Union lässt Familien allein

Familie und Jugend

Elke Ferner
Elke Ferner, MdB

Für eine bezahlte Freistellung zur Organisation der Pflege von Angehörigen sollten sich "im Interesse der Pflegebedürftigen und ihrer Angehörigen" die Union und Familienministerin von der Leyen (CDU) einsetzen. Dafür hat sich die stellvertretende SPD-Vorsitzende Elke Ferner eingesetzt. Die Blockadehaltung des Koalitionspartners sei "absolut familienfeindlich", stellte sie fest.

Ferner erklärte, wenn sich Mütter nach der Entbindung um ihr Neugeborenes kümmern, zahle die Krankenkasse Mutterschaftsgeld. Wenn Eltern ihre kranken Kinder betreuten, würden zehn oder 20 Tage Krankengeld gezahlt.

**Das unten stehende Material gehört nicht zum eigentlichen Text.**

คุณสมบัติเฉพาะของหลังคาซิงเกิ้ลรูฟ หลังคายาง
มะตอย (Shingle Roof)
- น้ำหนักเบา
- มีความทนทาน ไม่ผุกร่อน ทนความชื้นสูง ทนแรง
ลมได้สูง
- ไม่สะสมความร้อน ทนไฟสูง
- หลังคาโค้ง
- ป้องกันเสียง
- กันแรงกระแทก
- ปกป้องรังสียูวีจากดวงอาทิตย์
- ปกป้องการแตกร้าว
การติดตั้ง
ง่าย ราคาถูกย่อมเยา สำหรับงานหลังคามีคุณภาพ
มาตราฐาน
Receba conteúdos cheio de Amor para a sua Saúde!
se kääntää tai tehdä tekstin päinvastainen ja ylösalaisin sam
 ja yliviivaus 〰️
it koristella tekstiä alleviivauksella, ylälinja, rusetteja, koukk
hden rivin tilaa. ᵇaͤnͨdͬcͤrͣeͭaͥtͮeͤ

Wenn Eltern dann aber später selbst akut pflegebedürftig werden und Kinder ihre Eltern versorgen müssten, solle es nach dem Willen der Union keinen Anspruch geben, kritisierte sie.

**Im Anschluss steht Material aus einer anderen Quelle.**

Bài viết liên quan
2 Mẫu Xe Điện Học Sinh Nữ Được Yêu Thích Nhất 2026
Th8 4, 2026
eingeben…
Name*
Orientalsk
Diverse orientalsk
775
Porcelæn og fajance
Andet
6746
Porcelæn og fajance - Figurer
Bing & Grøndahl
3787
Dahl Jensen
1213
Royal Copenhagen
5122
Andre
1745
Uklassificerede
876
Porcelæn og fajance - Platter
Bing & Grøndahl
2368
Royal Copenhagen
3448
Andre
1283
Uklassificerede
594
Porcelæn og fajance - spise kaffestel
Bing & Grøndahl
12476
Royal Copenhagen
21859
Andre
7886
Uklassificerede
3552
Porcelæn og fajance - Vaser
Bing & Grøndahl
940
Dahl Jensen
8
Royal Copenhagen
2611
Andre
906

Weil CDU/CSU den bezahlten zehntägigen Pflegeurlaubs dauerhaft blockiert, muss die Reform der Pflegeversicherung vorerst ohne diese Hilfeleistung auf den Weg gebracht werden. Doch die SPD gibt nicht auf. "Wir werden weiter dafür streiten, wie bei den Kindern ein Pflegeunterstützungsgeld zu zahlen. Alt für Jung - Jung für Alt", erneuerte die stellvertretende SPD-Vorsitzende die Position ihrer Partei.

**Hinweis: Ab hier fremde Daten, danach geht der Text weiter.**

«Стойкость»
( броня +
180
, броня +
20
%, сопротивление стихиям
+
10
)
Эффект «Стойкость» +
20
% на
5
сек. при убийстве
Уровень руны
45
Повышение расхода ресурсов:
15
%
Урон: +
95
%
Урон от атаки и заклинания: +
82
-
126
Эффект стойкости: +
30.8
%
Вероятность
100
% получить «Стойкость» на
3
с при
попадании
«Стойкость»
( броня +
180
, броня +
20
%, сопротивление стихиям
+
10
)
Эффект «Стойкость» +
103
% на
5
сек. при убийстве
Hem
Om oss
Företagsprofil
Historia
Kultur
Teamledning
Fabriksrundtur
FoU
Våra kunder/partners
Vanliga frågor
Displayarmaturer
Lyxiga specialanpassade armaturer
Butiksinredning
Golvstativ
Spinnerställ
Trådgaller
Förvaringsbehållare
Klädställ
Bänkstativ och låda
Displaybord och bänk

Mit der Reform der Pflegeversicherung will Bundesgesundheitsministerin Ulla Schmidt (SPD) deutliche Verbesserungen für die Situation von Pflegebedürftigen - insbesondere von Demenzkranken - sowie von pflegenden Angehörigen erreichen. Die Pflegeleistungen sollen noch besser auf die Bedürfnisse der Menschen abgestimmt und die Pflegequalität verbessert werden.